__TASK TO CARRY OUT__. Reproduce all records verbatim.
+ + + + + + +
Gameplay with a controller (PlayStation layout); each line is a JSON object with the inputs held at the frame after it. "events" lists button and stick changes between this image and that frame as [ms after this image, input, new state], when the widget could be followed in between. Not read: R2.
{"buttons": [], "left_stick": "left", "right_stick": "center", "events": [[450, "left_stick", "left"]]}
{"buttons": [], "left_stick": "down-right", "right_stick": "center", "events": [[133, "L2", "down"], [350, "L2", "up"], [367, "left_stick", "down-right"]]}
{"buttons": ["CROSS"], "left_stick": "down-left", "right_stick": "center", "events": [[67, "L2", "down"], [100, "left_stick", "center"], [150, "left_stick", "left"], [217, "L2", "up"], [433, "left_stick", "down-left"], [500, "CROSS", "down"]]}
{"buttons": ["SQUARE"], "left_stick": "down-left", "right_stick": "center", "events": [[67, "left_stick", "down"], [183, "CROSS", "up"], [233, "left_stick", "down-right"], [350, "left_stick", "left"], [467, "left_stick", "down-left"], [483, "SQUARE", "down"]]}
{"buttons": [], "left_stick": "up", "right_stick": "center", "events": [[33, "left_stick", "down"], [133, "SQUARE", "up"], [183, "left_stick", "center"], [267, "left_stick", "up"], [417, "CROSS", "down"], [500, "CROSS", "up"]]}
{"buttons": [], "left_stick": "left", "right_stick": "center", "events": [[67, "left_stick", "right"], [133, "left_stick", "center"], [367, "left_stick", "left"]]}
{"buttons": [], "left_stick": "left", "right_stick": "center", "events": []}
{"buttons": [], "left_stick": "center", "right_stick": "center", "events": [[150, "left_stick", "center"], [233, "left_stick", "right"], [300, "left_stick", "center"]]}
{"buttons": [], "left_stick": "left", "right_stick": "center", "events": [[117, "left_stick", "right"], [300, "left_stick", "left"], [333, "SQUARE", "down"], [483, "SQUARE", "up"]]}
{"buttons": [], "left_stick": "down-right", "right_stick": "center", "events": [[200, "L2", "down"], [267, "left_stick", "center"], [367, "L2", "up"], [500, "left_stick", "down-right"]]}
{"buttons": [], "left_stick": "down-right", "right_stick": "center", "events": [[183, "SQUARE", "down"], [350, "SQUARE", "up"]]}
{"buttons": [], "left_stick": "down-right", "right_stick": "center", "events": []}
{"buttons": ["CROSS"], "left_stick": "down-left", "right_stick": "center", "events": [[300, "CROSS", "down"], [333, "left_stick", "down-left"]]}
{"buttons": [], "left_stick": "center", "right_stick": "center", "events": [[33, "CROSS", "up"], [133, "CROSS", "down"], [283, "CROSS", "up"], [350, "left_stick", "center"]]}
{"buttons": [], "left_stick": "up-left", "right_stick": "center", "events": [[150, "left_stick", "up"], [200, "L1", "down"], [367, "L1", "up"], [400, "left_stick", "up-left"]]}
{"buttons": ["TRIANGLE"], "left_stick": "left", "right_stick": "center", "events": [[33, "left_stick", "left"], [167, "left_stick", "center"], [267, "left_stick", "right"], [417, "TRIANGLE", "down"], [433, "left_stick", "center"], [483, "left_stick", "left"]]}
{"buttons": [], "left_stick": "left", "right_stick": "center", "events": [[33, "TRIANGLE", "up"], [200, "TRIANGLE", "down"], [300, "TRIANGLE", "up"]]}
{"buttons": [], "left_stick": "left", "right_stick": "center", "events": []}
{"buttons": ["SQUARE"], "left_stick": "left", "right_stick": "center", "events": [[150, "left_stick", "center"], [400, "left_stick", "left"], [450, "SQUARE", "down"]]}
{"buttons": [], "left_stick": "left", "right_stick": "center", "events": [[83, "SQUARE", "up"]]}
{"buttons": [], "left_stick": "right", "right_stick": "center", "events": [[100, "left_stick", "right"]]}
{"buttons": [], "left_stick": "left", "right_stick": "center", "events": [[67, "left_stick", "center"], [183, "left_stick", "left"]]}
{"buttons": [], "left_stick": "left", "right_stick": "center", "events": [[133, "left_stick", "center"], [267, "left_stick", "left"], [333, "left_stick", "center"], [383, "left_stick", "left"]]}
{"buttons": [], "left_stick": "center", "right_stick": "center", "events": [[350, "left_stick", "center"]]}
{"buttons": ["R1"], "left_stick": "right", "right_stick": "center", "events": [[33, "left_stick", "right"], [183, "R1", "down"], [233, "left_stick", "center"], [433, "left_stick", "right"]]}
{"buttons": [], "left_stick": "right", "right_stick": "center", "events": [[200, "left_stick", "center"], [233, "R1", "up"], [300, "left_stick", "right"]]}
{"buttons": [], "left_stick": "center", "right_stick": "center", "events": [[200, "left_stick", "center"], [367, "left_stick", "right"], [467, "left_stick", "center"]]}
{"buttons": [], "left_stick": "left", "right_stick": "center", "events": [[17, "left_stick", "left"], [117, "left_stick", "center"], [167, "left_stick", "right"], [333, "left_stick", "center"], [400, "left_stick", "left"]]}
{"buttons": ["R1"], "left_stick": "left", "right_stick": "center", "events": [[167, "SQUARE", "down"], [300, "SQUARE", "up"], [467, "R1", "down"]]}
+ + + + + + +
__RESPONSE TO THE TASK__.
Gameplay with a controller (PlayStation layout); each line is a JSON object with the inputs held at the frame after it. "events" lists button and stick changes between this image and that frame as [ms after this image, input, new state], when the widget could be followed in between. Not read: R2.
{"buttons": [], "left_stick": "left", "right_stick": "center", "events": [[450, "left_stick", "left"]]}
{"buttons": [], "left_stick": "down-right", "right_stick": "center", "events": [[133, "L2", "down"], [350, "L2", "up"], [367, "left_stick", "down-right"]]}
{"buttons": ["CROSS"], "left_stick": "down-left", "right_stick": "center", "events": [[67, "L2", "down"], [100, "left_stick", "center"], [150, "left_stick", "left"], [217, "L2", "up"], [433, "left_stick", "down-left"], [500, "CROSS", "down"]]}
{"buttons": ["SQUARE"], "left_stick": "down-left", "right_stick": "center", "events": [[67, "left_stick", "down"], [183, "CROSS", "up"], [233, "left_stick", "down-right"], [350, "left_stick", "left"], [467, "left_stick", "down-left"], [483, "SQUARE", "down"]]}
{"buttons": [], "left_stick": "up", "right_stick": "center", "events": [[33, "left_stick", "down"], [133, "SQUARE", "up"], [183, "left_stick", "center"], [267, "left_stick", "up"], [417, "CROSS", "down"], [500, "CROSS", "up"]]}
{"buttons": [], "left_stick": "left", "right_stick": "center", "events": [[67, "left_stick", "right"], [133, "left_stick", "center"], [367, "left_stick", "left"]]}
{"buttons": [], "left_stick": "left", "right_stick": "center", "events": []}
{"buttons": [], "left_stick": "center", "right_stick": "center", "events": [[150, "left_stick", "center"], [233, "left_stick", "right"], [300, "left_stick", "center"]]}
{"buttons": [], "left_stick": "left", "right_stick": "center", "events": [[117, "left_stick", "right"], [300, "left_stick", "left"], [333, "SQUARE", "down"], [483, "SQUARE", "up"]]}
{"buttons": [], "left_stick": "down-right", "right_stick": "center", "events": [[200, "L2", "down"], [267, "left_stick", "center"], [367, "L2", "up"], [500, "left_stick", "down-right"]]}
{"buttons": [], "left_stick": "down-right", "right_stick": "center", "events": [[183, "SQUARE", "down"], [350, "SQUARE", "up"]]}
{"buttons": [], "left_stick": "down-right", "right_stick": "center", "events": []}
{"buttons": ["CROSS"], "left_stick": "down-left", "right_stick": "center", "events": [[300, "CROSS", "down"], [333, "left_stick", "down-left"]]}
{"buttons": [], "left_stick": "center", "right_stick": "center", "events": [[33, "CROSS", "up"], [133, "CROSS", "down"], [283, "CROSS", "up"], [350, "left_stick", "center"]]}
{"buttons": [], "left_stick": "up-left", "right_stick": "center", "events": [[150, "left_stick", "up"], [200, "L1", "down"], [367, "L1", "up"], [400, "left_stick", "up-left"]]}
{"buttons": ["TRIANGLE"], "left_stick": "left", "right_stick": "center", "events": [[33, "left_stick", "left"], [167, "left_stick", "center"], [267, "left_stick", "right"], [417, "TRIANGLE", "down"], [433, "left_stick", "center"], [483, "left_stick", "left"]]}
{"buttons": [], "left_stick": "left", "right_stick": "center", "events": [[33, "TRIANGLE", "up"], [200, "TRIANGLE", "down"], [300, "TRIANGLE", "up"]]}
{"buttons": [], "left_stick": "left", "right_stick": "center", "events": []}
{"buttons": ["SQUARE"], "left_stick": "left", "right_stick": "center", "events": [[150, "left_stick", "center"], [400, "left_stick", "left"], [450, "SQUARE", "down"]]}
{"buttons": [], "left_stick": "left", "right_stick": "center", "events": [[83, "SQUARE", "up"]]}
{"buttons": [], "left_stick": "right", "right_stick": "center", "events": [[100, "left_stick", "right"]]}
{"buttons": [], "left_stick": "left", "right_stick": "center", "events": [[67, "left_stick", "center"], [183, "left_stick", "left"]]}
{"buttons": [], "left_stick": "left", "right_stick": "center", "events": [[133, "left_stick", "center"], [267, "left_stick", "left"], [333, "left_stick", "center"], [383, "left_stick", "left"]]}
{"buttons": [], "left_stick": "center", "right_stick": "center", "events": [[350, "left_stick", "center"]]}
{"buttons": ["R1"], "left_stick": "right", "right_stick": "center", "events": [[33, "left_stick", "right"], [183, "R1", "down"], [233, "left_stick", "center"], [433, "left_stick", "right"]]}
{"buttons": [], "left_stick": "right", "right_stick": "center", "events": [[200, "left_stick", "center"], [233, "R1", "up"], [300, "left_stick", "right"]]}
{"buttons": [], "left_stick": "center", "right_stick": "center", "events": [[200, "left_stick", "center"], [367, "left_stick", "right"], [467, "left_stick", "center"]]}
{"buttons": [], "left_stick": "left", "right_stick": "center", "events": [[17, "left_stick", "left"], [117, "left_stick", "center"], [167, "left_stick", "right"], [333, "left_stick", "center"], [400, "left_stick", "left"]]}
{"buttons": ["R1"], "left_stick": "left", "right_stick": "center", "events": [[167, "SQUARE", "down"], [300, "SQUARE", "up"], [467, "R1", "down"]]}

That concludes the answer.